Of CrossTabulations and Clusters

As we begin, let me teach you what clustering analysis is.

Cluster Analysis is a statistical tool that can be applied to data that exhibit natural groupings (sic). A cluster is a group of homogeneous or similar observations. Now there are two major ways of going about clustering which are as follows:

· Hierarchical Clustering: This type of clustering separates data into clusters in hierarchical order and represents them in a tree like structure called a dendrogram. This in turn can be divided into two different types.

o Agglomerative Clustering: A bottom up approach in which we start from an individual cluster and move up, building or forming clusters until we reach the apex with an overall cluster

o Divisive Clustering: A top down approach where we start with an individual cluster and break them down into individual clusters until they cannot be divided anymore

· K-Means Clustering: A form of non hierarchical clustering in which clusters are determined based on the centroid of the data sets. The main advantage of this is that it is simple and the most popular method of partitioning data.

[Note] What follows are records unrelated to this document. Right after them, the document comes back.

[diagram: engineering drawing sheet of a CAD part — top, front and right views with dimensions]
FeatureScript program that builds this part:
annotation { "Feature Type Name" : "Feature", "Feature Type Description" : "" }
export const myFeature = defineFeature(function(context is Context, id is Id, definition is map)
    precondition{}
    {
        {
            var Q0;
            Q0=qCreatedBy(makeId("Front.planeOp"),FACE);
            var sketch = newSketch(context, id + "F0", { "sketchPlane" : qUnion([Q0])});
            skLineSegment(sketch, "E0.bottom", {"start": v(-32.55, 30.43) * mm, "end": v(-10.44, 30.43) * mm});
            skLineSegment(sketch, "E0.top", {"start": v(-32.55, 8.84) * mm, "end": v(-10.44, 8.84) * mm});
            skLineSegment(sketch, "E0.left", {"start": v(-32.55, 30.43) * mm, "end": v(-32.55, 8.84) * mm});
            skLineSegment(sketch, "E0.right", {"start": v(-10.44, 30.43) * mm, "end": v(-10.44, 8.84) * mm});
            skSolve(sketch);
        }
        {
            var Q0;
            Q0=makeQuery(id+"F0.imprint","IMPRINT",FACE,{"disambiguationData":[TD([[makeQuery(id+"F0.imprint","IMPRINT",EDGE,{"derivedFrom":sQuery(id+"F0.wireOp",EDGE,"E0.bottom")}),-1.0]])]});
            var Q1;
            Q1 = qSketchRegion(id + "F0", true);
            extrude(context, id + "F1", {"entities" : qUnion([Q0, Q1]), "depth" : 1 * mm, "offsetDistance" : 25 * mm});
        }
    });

In today's class, my second time working with a tool like SPSS, I found that data handling could be so easy. Excel of course is the name that comes to mind immediately when somebody talks about data analysis but just the first look suggests that the innumerable resources that SPSS provides can make sorting through data a cakewalk.

For example, today we worked with Frequencies and Crosstabs. Sounds simple doesn't it. Only that it doesn't seem so simple when you work with it. SPSS provides innumerable tools like Row and Column Percentages and Chi-Squared tests at the click of a button. Life made simple !

Come to think of it. A store manager might like to know why his sales are decreasing or increasing ( the optimist that I always am). Operating a store, he/she knows that thousands visit the store to buy different kinds of items. Not everybody can be asked for feedback and not everybody's voice is heeded. What they could do would be to look to SPSS and just chart a relationship between what could possibly be the reason behind a nagging pain to the company/store.

Coming to think of real life examples, I just look up and I see a router with its light beeping constantly. DO you know how the Internet in campus works. By Clustering. The Boys Wing and the Girls wings have different net connection settings. They are nothing but clusters. Moreover, they are nothing but K-Means clusters. Nobody is given preference. Everybody connects through the same Internet Gateway (has to do a little research to obtain this term).

So at the end of the day, clustering is all around you. It's in the way you make your own choices, how you make friends and so on.